Intestinal Absorption Mechanisms for Macronutrients
Macronutrients are absorbed only after digestion reduces them to small transportable units: carbohydrates to monosaccharides, proteins to amino acids and small peptides, and dietary fats to fatty acids and monoglycerides. Each class crosses the intestinal epithelium by characteristic transport mechanisms, ranging from sodium-coupled active transport to facilitated diffusion and lipid-phase uptake.
Definition
Intestinal absorption of macronutrients is the transport of digestion products of carbohydrate, protein, and fat across the small-intestinal epithelium into the body via specific membrane carriers and lipid-uptake pathways.
Scope
This entry describes how the principal macronutrients are taken up across the small-intestinal epithelium after luminal digestion, emphasizing the membrane transporters and physical pathways involved. It focuses on the carbohydrate and amino-acid carriers and the handling of lipids, treating absorption as a biochemical and physiological topic rather than clinical guidance.
Core questions
- How are dietary sugars transported across the enterocyte after digestion?
- By what carriers are amino acids and small peptides absorbed?
- How are the products of fat digestion taken up and re-assembled?
- Which steps in macronutrient transport are active versus passive?
Key concepts
- Sodium-glucose cotransport (SGLT1)
- Facilitated glucose and fructose transport (GLUT family)

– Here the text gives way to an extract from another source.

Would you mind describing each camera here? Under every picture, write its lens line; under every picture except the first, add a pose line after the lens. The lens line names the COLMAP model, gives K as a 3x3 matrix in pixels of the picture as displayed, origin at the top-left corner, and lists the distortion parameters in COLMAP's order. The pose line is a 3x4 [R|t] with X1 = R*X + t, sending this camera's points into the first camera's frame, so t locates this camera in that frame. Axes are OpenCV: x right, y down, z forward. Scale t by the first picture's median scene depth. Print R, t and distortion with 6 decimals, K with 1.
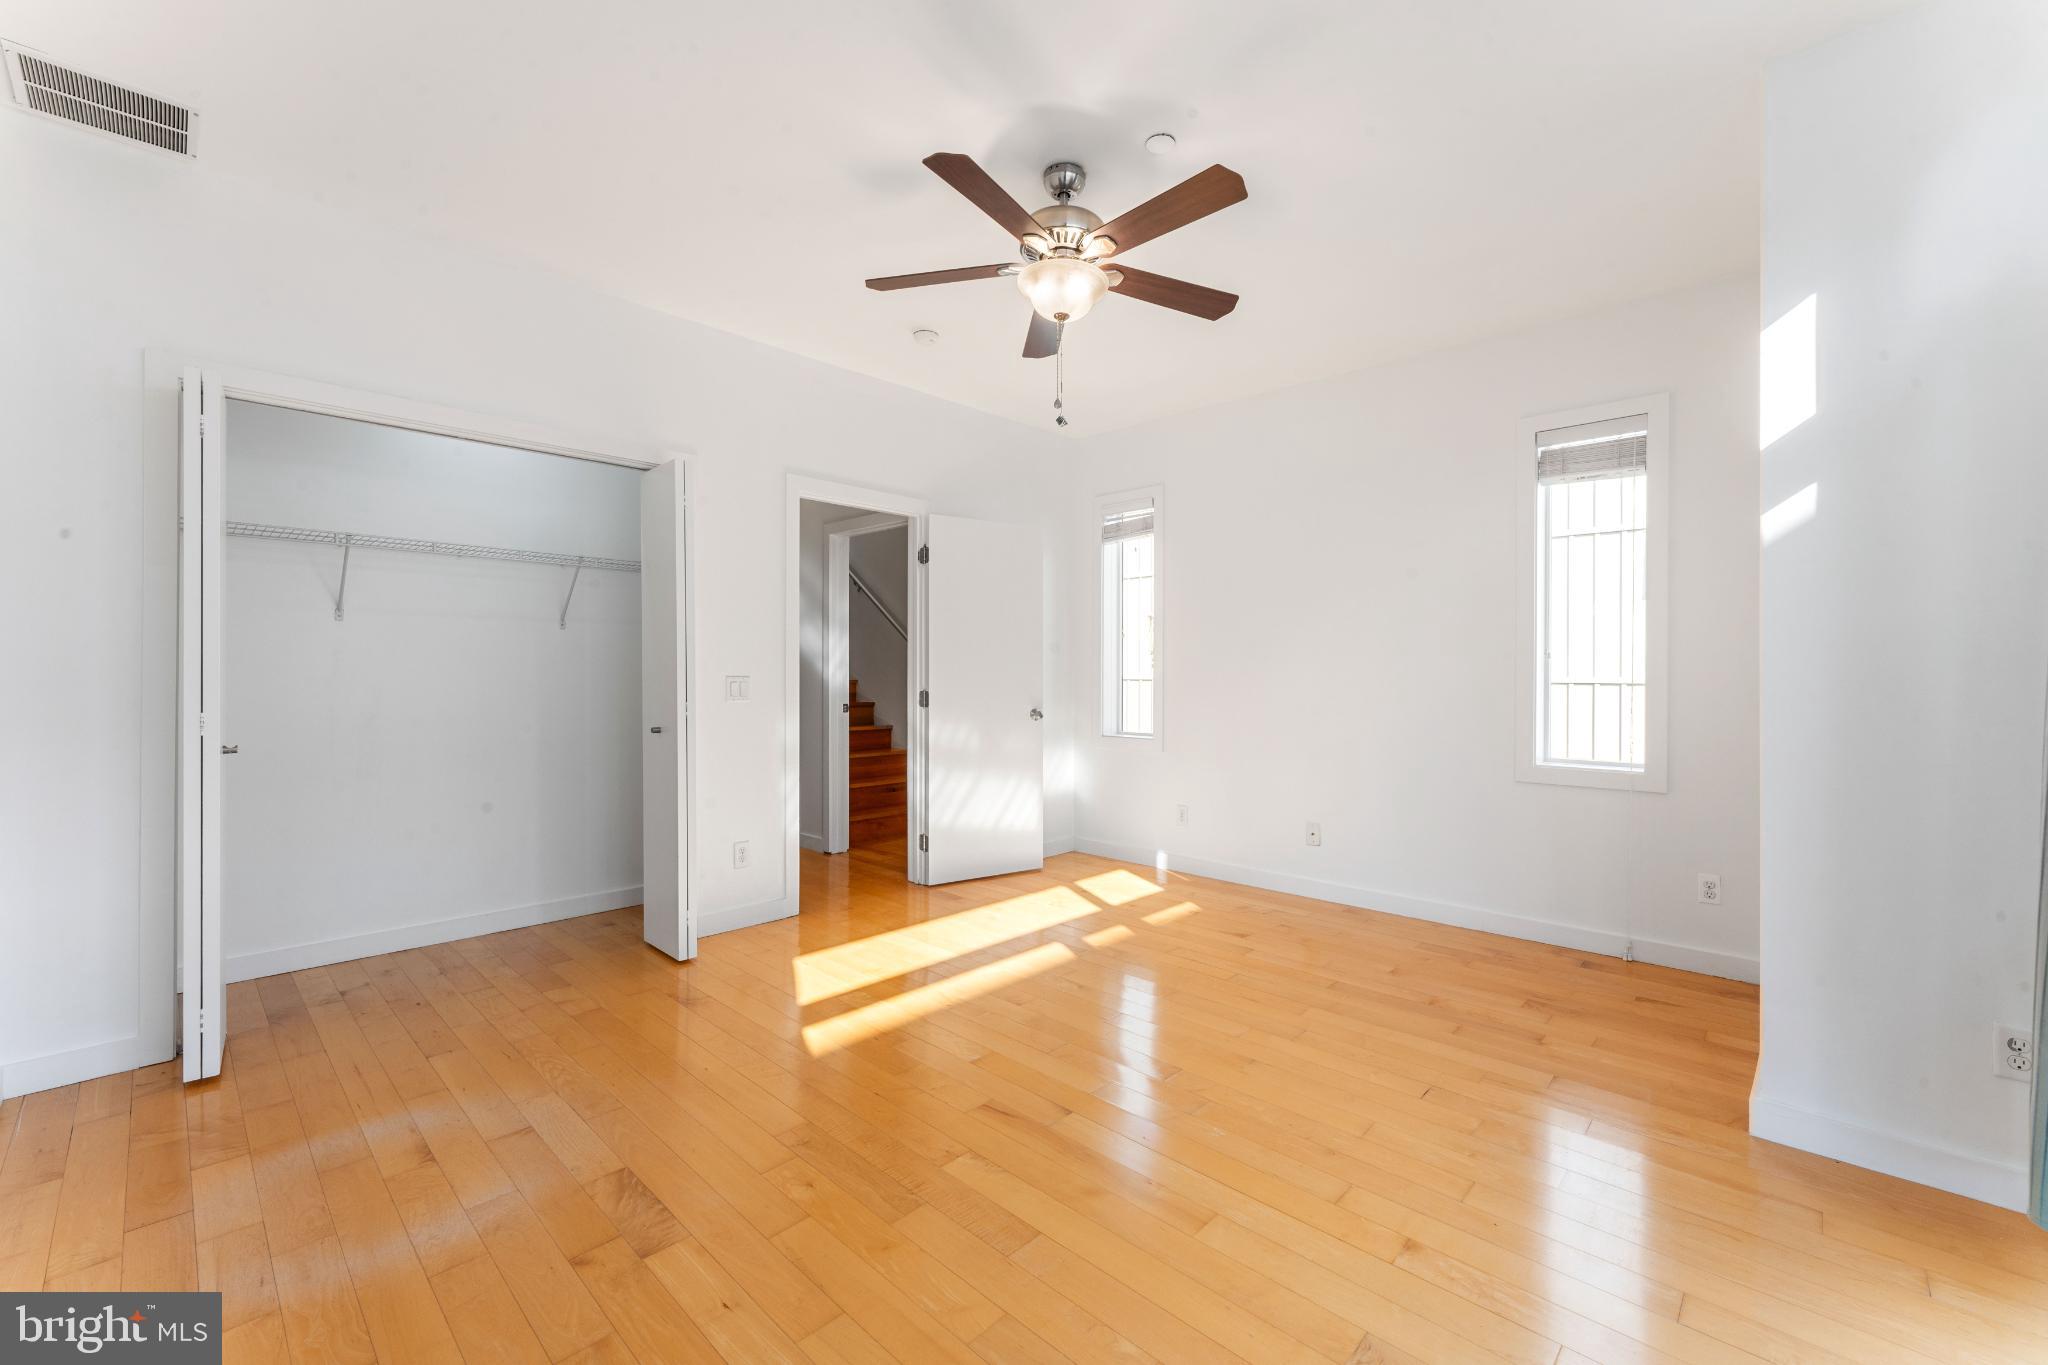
lens RADIAL K [[819.2, 0, 1028.6], [0, 819.2, 673.6], [0, 0, 1]] dist [-0.002907, 0.000734]
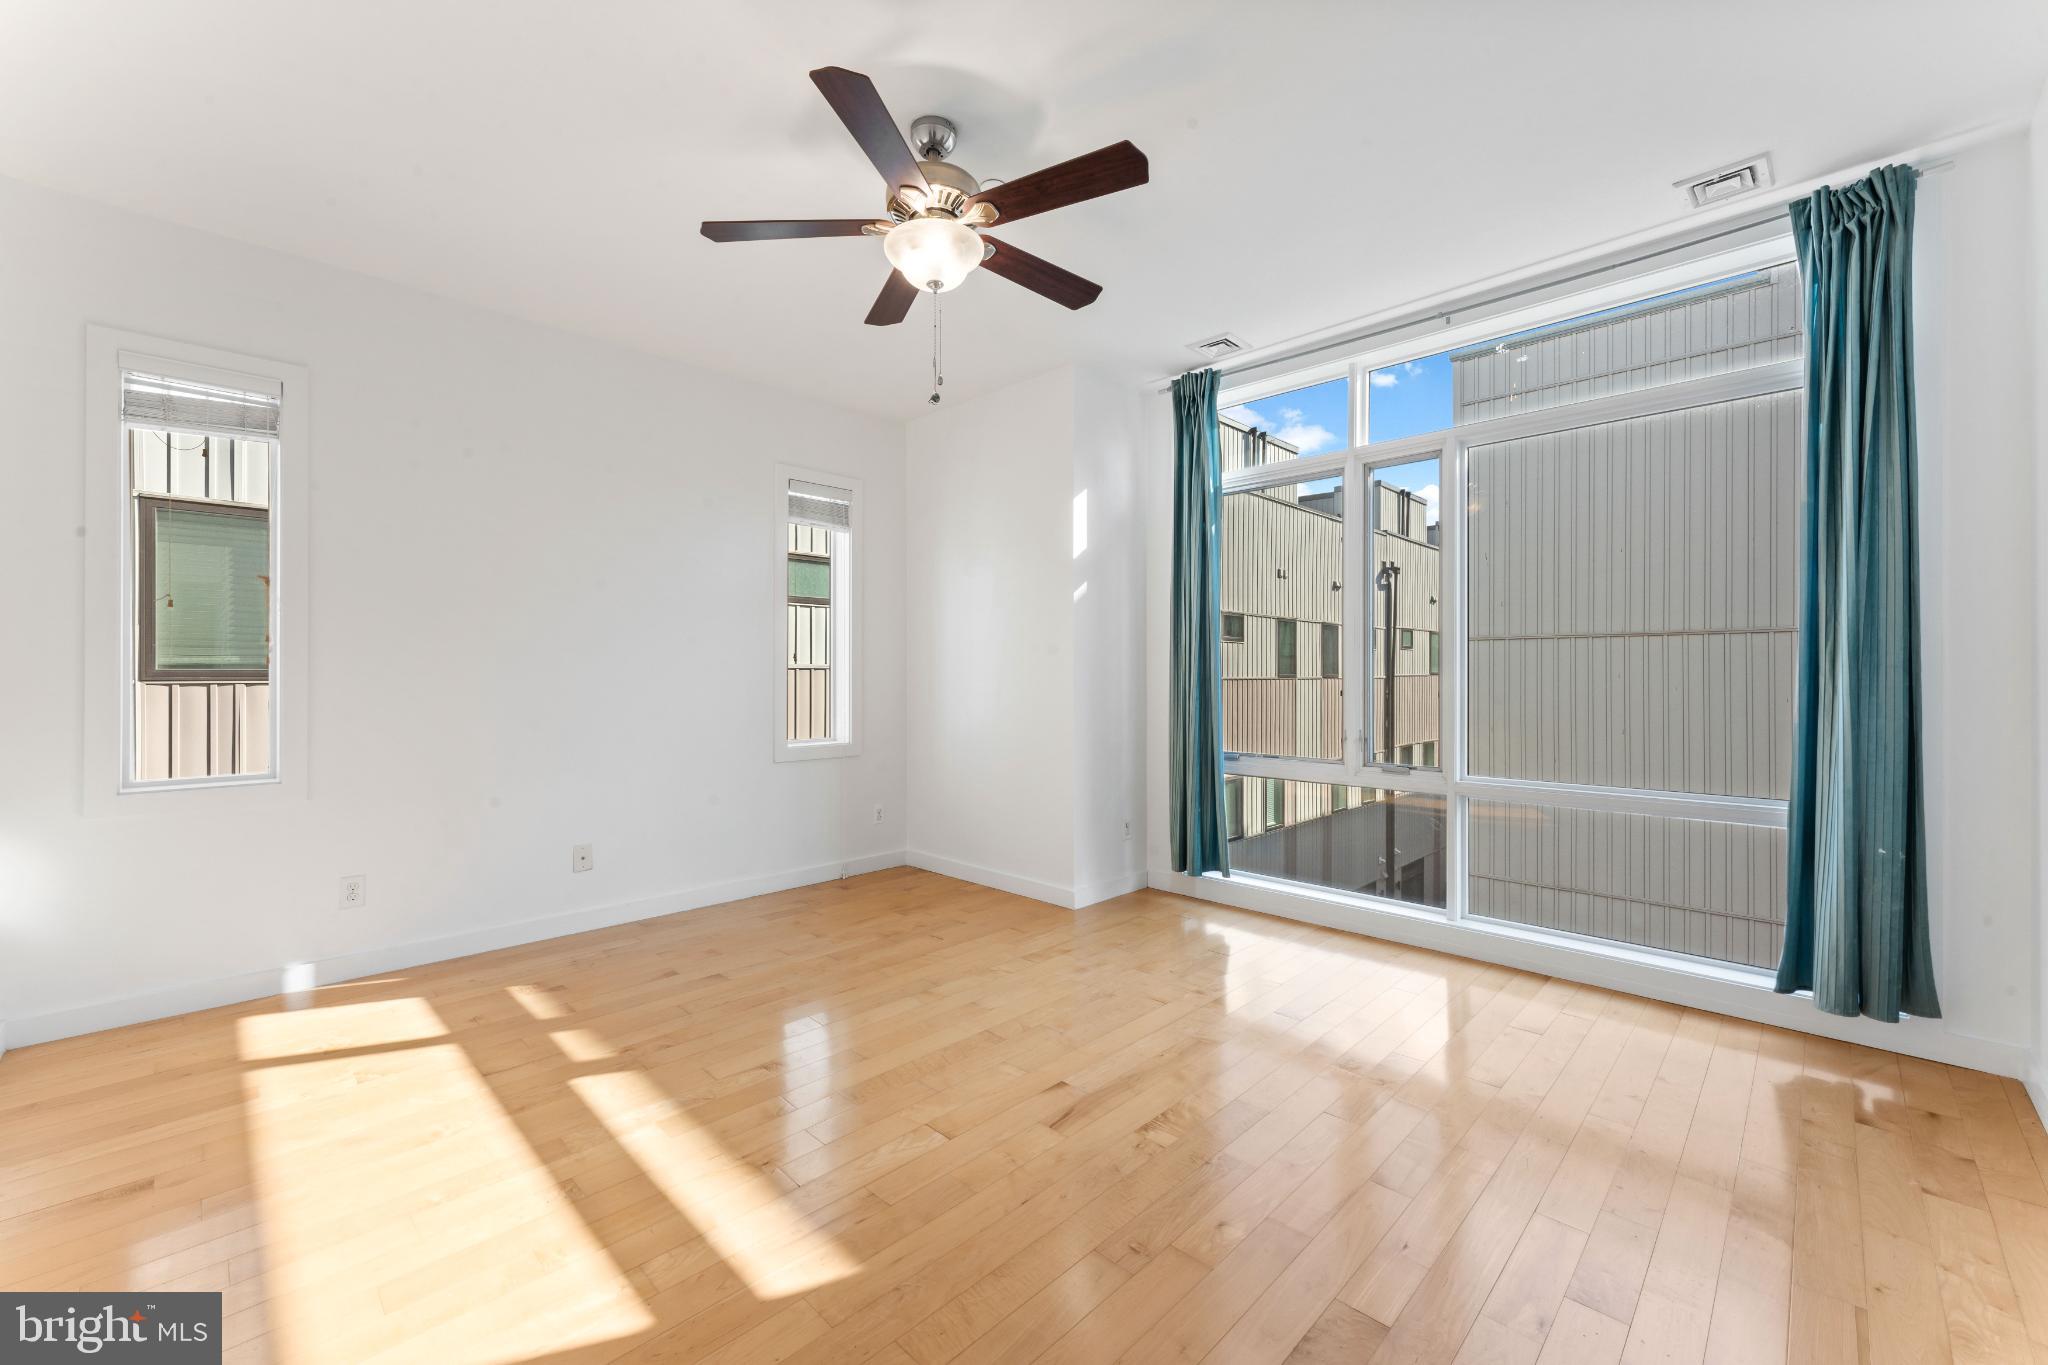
lens RADIAL K [[819.2, 0, 1028.2], [0, 819.2, 679.2], [0, 0, 1]] dist [-0.002907, 0.000734]
pose [[0.017955, -0.010565, 0.999783, -0.620142], [-0.000720, 0.999944, 0.010579, -0.004329], [-0.999839, -0.000910, 0.017947, 0.622127]]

- Amino acid and peptide transporters
- Brush-border digestion preceding uptake
- Micelle formation and lipid uptake
- Chylomicron assembly and lymphatic transport
- Active versus facilitated versus passive transport
Mechanisms
Carbohydrates are absorbed as monosaccharides: glucose and galactose are taken up against their gradient by the sodium-glucose cotransporter SGLT1 at the brush border, which couples sugar entry to the inward sodium gradient maintained by the basolateral sodium pump, while fructose enters by facilitated diffusion; sugars then exit the enterocyte to the blood by facilitated transporters (Wright et al., 2011). Proteins are digested to amino acids and small peptides that cross the brush border through a set of sodium-coupled and proton-coupled amino-acid and peptide transporters. Dietary fats, after emulsification and lipolysis, are solubilized in mixed micelles, taken up across the apical membrane, re-esterified within the enterocyte, packaged into chylomicrons, and exported into lymph. The efficiency of these steps, together with the food matrix, determines how much of an ingested macronutrient becomes available (Srinivasan, 2001).
Clinical relevance
These transport pathways explain how the body extracts energy and building blocks from food and provide the mechanistic background for understanding malabsorption and the design of oral rehydration strategies that exploit sodium-coupled glucose transport. The entry is for reference and education and does not provide diagnostic or treatment guidance.
History
The coupling of sugar uptake to sodium transport was proposed in the mid-twentieth century and later confirmed at the molecular level with the cloning and characterization of the sodium-glucose cotransporter family, reviewed in detail by Wright and colleagues (Wright et al., 2011); this work also underpinned the rationale for oral rehydration therapy.
Key figures
- Ernest M. Wright
- Bruce A. Hirayama
Related topics
Seminal works
- wright-2011
Frequently asked questions
- Why is glucose absorption linked to sodium?
- Glucose is carried into the enterocyte by SGLT1, which moves sodium and glucose together; the inward sodium gradient maintained by the basolateral sodium pump provides the energy that lets glucose be absorbed even against its own concentration gradient.
- Are all macronutrients absorbed the same way?
- No. Sugars and amino acids use specific membrane carriers, whereas the products of fat digestion are taken up via micelles, re-assembled inside the cell, and exported into lymph as chylomicrons.